One area that can cause confusion regarding a class is whether a particular quantity should be represented by a property or a method. The rules are not hard and fast, but in general you should use a property if something should look and behave like a variable. (If you’re not sure what a property is, see Chapter 3.) This means, among other things, that:

  • Client code should be able to read its value. Write-only properties are not recommended, so, for example, use a SetPassword() method, not a write-only Password property.
  • Reading the value should not take too long. The fact that something is a property usually suggests that reading it will be relatively quick.
  • Reading the value should not have any observable and unexpected side effect. Furthermore, setting the value of a property should not have any side effect that is not directly related to the property. Setting the width of a dialog has the obvious effect of changing the appearance of the dialog on the screen. That’s fine, because that’s obviously related to the property in question.
  • It should be possible to set properties in any order. In particular, it is not good practice when setting a property to throw an exception because another related property has not yet been set. For example, to use a class that accesses a database, you need to set ConnectionString, UserName, and Password, and then the author of the class should ensure that the class is implemented such that users can set them in any order.
  • Successive reads of a property should give the same result. If the value of a property is likely to change unpredictably, you should code it as a method instead. Speed, in a class that monitors the motion of an automobile, is not a good candidate for a property. Use a GetSpeed() method here; but, Weight and EngineSize are good candidates for properties because they will not change for a given object.

If the item you are coding satisfies all the preceding criteria, it is probably a good candidate for a property. Otherwise, you should use a method.

Use of Fields

The guidelines are pretty simple here. Fields should almost always be private, although in some cases it may be acceptable for constant or read-only fields to be public. Making a field public may hinder your ability to extend or modify the class in the future.

The previous guidelines should give you a foundation of good practices, and you should use them in conjunction with a good object-oriented programming style.
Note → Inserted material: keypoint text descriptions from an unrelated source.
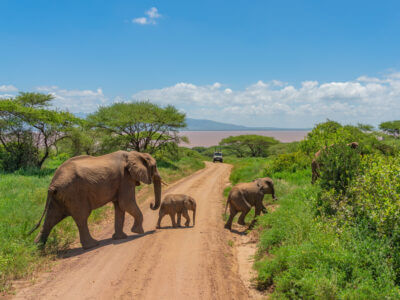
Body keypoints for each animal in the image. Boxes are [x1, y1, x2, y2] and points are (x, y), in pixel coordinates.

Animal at [28, 151, 162, 250]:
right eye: (154, 167)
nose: (151, 205)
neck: (135, 154)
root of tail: (52, 184)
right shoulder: (125, 177)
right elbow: (126, 203)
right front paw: (138, 232)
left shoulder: (122, 180)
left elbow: (120, 206)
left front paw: (120, 238)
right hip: (74, 194)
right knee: (81, 218)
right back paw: (92, 245)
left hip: (58, 197)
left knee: (50, 219)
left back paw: (37, 250)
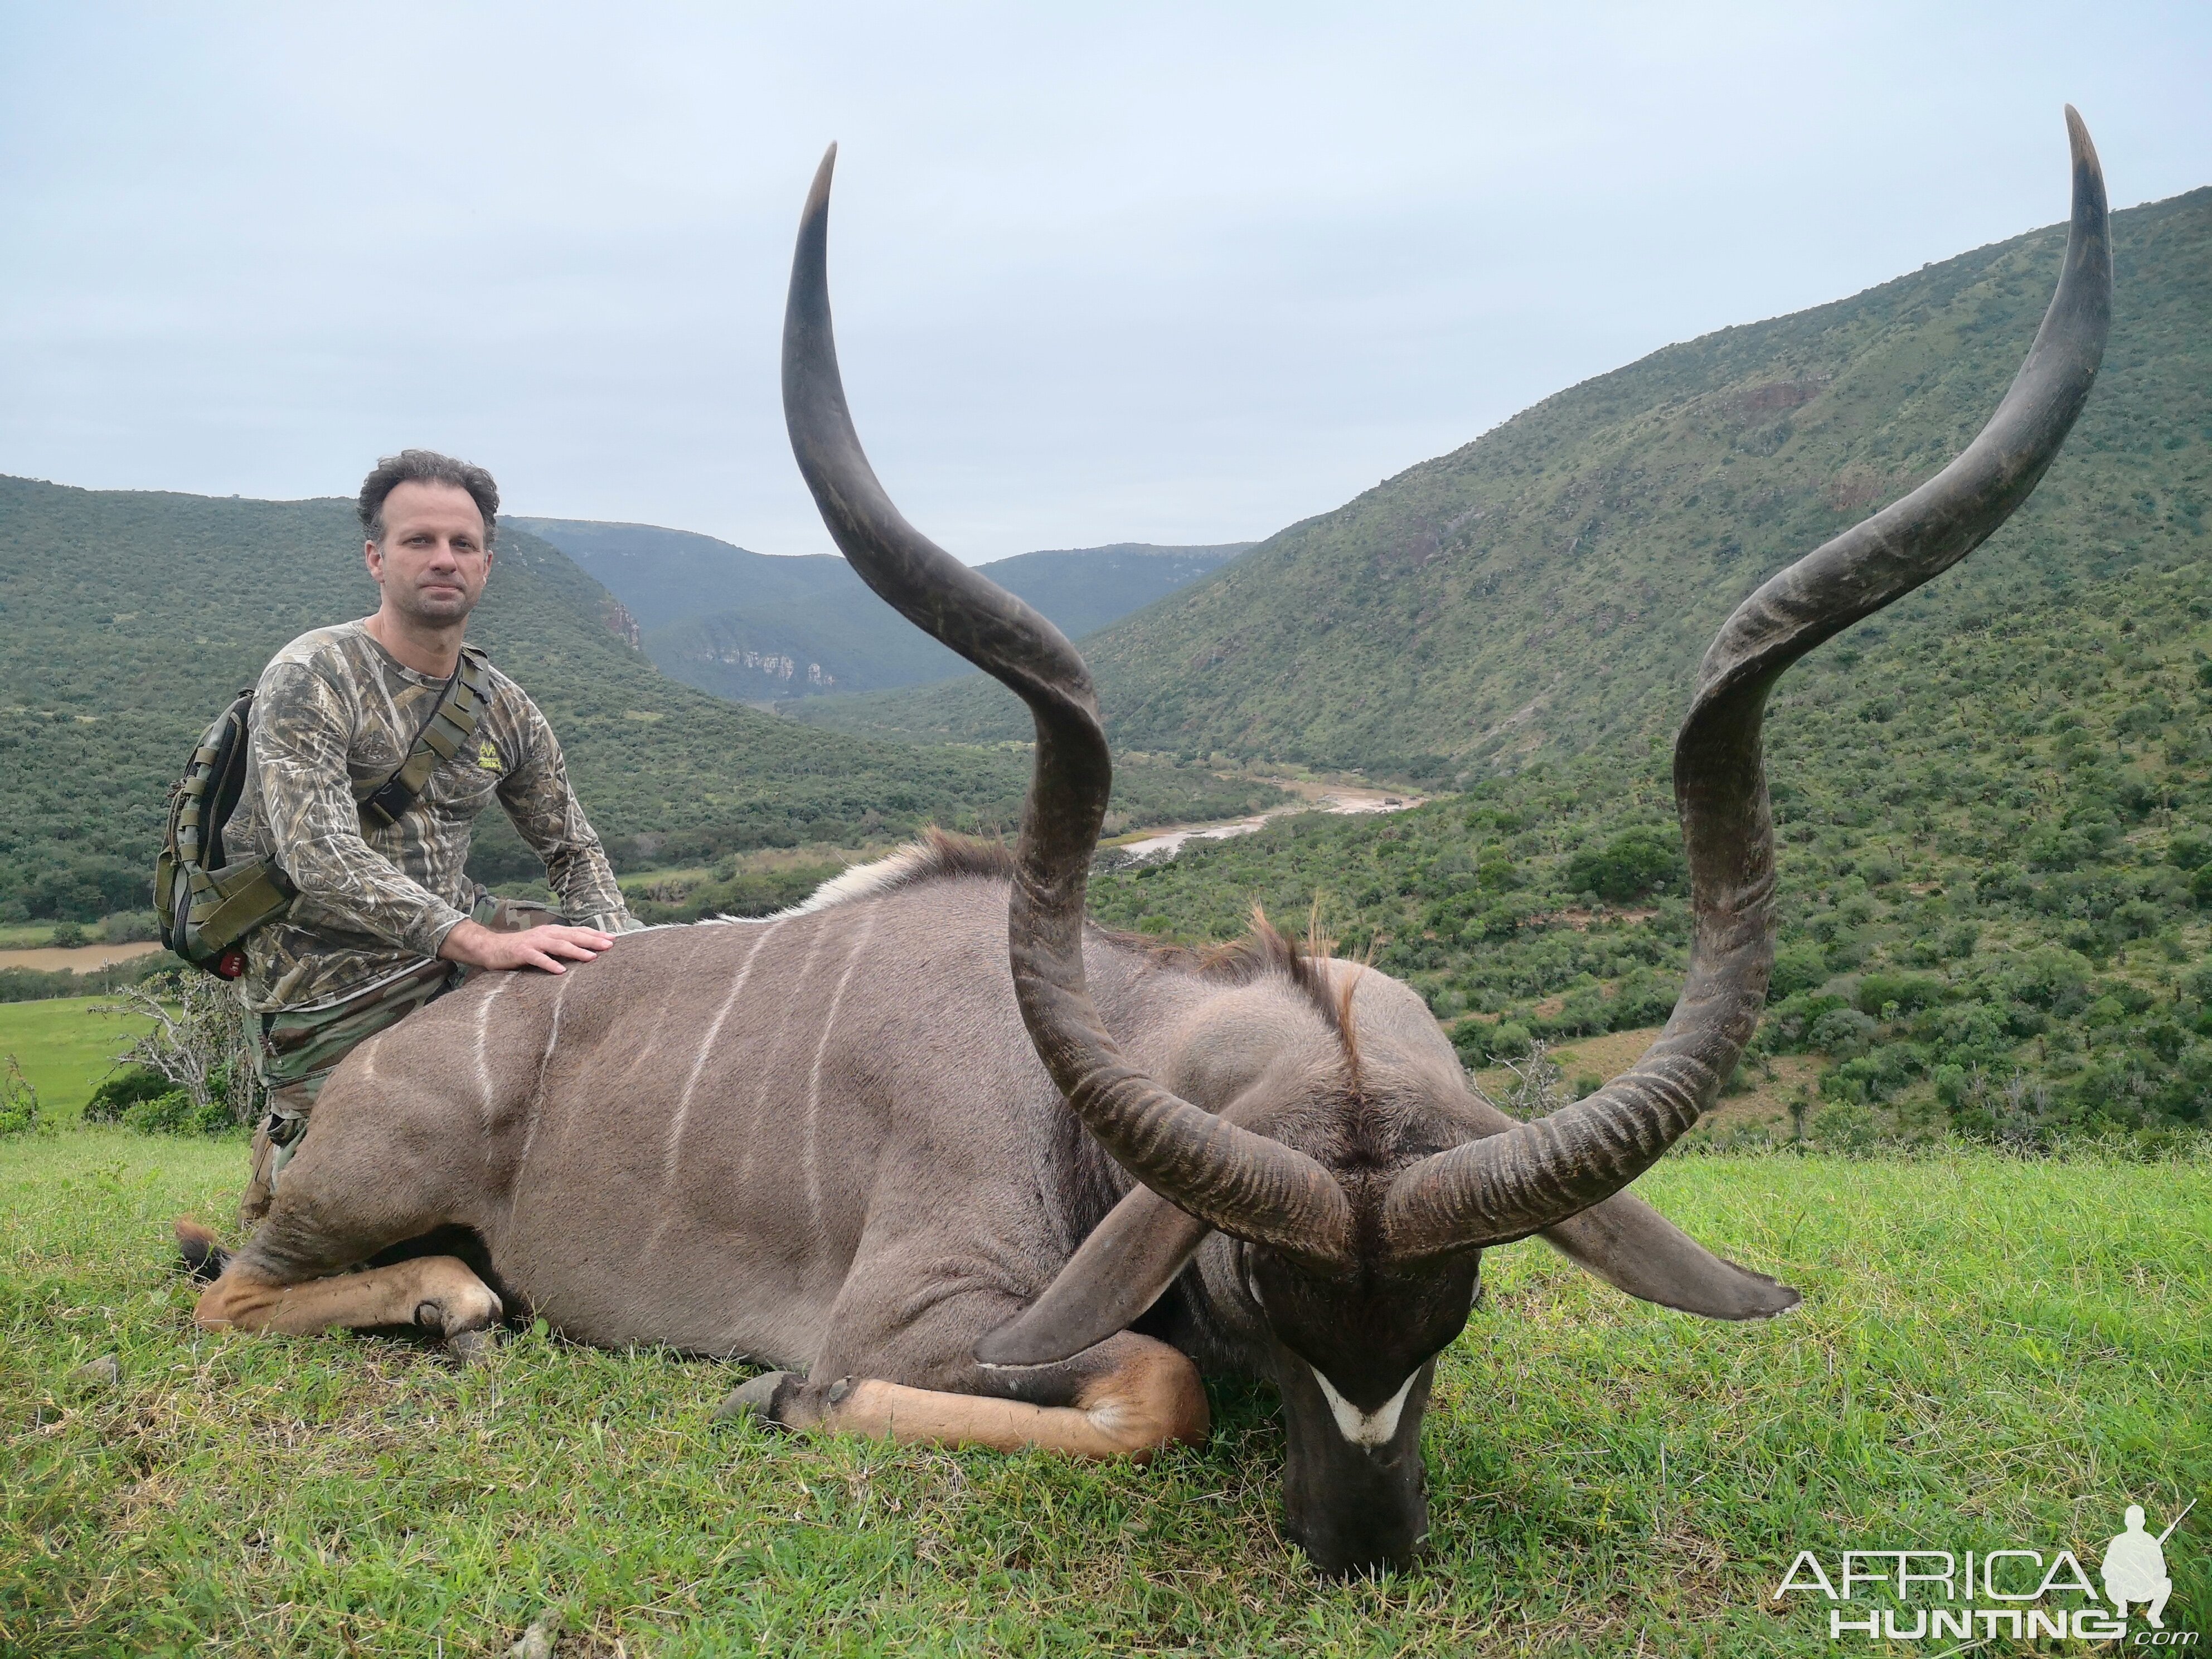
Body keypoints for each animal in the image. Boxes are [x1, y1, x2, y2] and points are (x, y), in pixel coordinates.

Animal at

A final helpful note to keep in mind is that Microsoft has been relatively careful about being consistent and has followed its own guidelines when writing the .NET base classes, so a very good way to get an intuitive feel for the conventions to follow when writing .NET code is to simply look at the base classes — see how classes, members, and namespaces are named, and how the class hierarchy works. Consistency between the base classes and your classes will facilitate readability and maintainability.

SUMMARY

This chapter examined some of the basic syntax of C#, covering the areas needed to write simple C# programs. We covered a lot of ground, but much of it will be instantly recognizable to developers who are familiar with any C-style language (or even JavaScript).
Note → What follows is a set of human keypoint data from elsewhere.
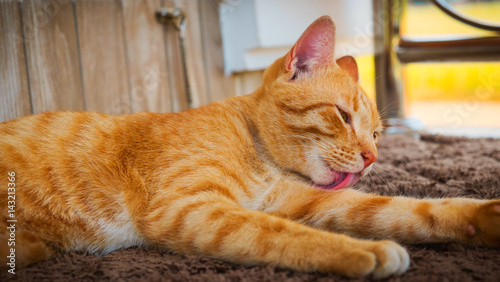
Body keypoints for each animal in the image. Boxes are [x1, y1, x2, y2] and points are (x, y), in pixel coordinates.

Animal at [0, 16, 500, 278]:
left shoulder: (307, 200)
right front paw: (365, 252)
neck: (261, 158)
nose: (372, 158)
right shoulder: (189, 208)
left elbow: (403, 209)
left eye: (377, 134)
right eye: (342, 116)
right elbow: (281, 233)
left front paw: (481, 215)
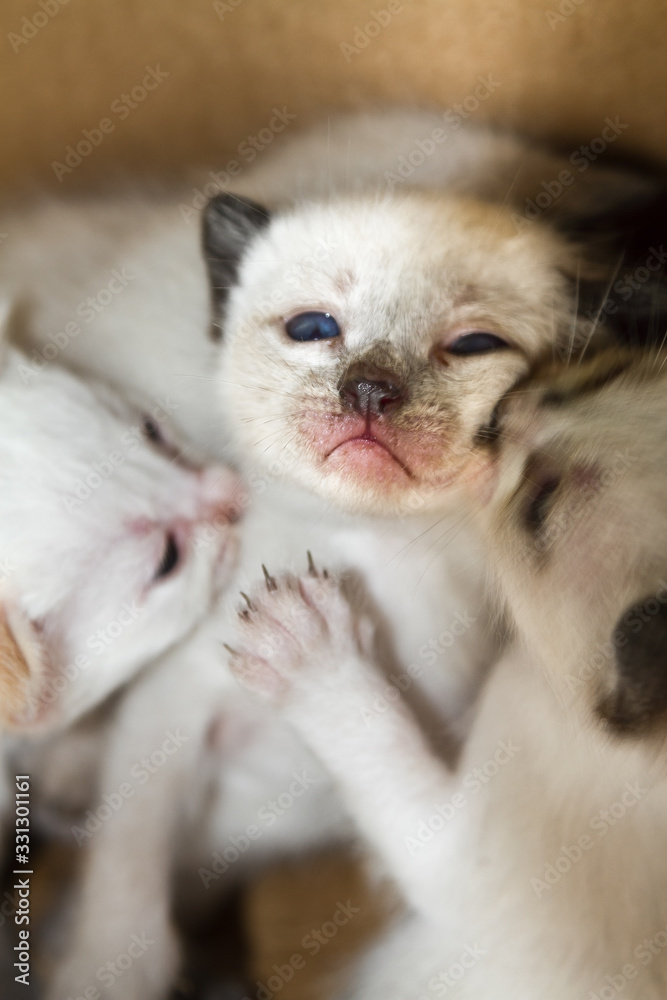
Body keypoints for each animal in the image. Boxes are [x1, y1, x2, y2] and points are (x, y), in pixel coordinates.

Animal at [227, 346, 667, 1000]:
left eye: (538, 508)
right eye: (591, 383)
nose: (503, 409)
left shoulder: (455, 864)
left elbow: (375, 736)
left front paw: (302, 640)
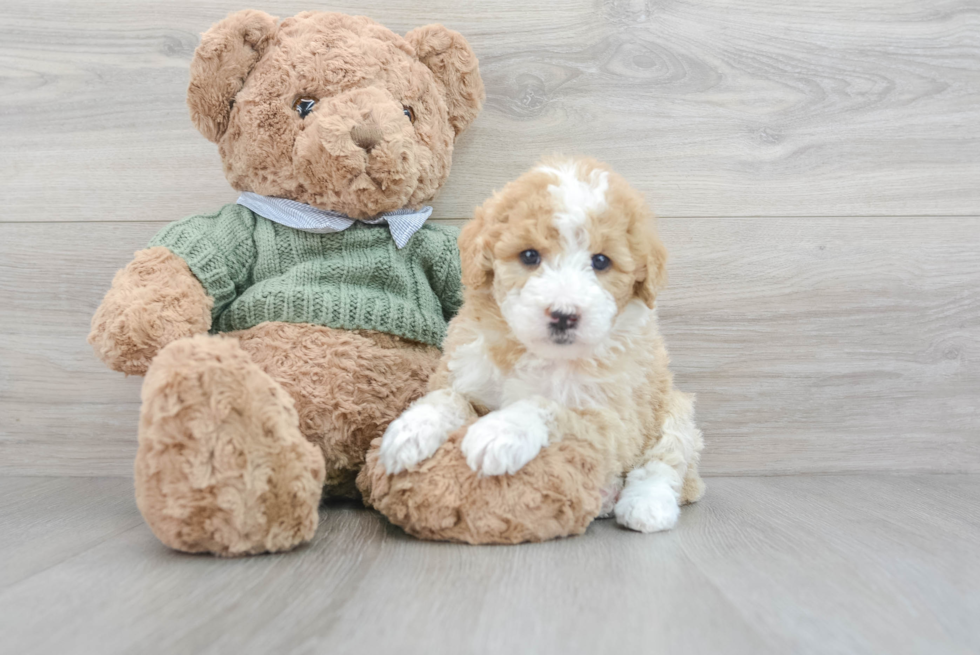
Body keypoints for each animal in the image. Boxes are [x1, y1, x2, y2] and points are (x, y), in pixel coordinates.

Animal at [376, 158, 704, 532]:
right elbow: (448, 396)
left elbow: (548, 406)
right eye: (530, 256)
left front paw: (501, 431)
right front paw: (411, 429)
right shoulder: (468, 372)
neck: (534, 352)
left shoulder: (615, 422)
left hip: (673, 407)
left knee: (666, 460)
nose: (563, 315)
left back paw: (646, 505)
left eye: (601, 261)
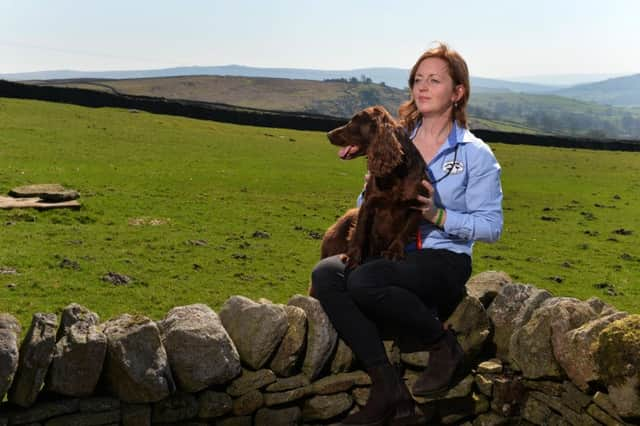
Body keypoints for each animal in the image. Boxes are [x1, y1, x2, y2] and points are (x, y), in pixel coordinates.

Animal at [322, 106, 428, 266]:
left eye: (354, 121)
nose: (328, 134)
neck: (395, 173)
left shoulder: (417, 206)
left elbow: (404, 232)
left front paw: (394, 252)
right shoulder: (368, 204)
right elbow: (360, 231)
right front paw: (353, 257)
You have seen that although C# syntax is similar to C++ and Java syntax, there are many minor differences. You have also seen that in many areas this syntax is combined with facilities to write code very quickly — for example, high-quality string handling facilities. C# also has a strongly defined type system, based on a distinction between value and reference types. Chapters 3 and 4, “Objects and Types” and “Inheritance” respectively, cover the C# object-oriented programming features.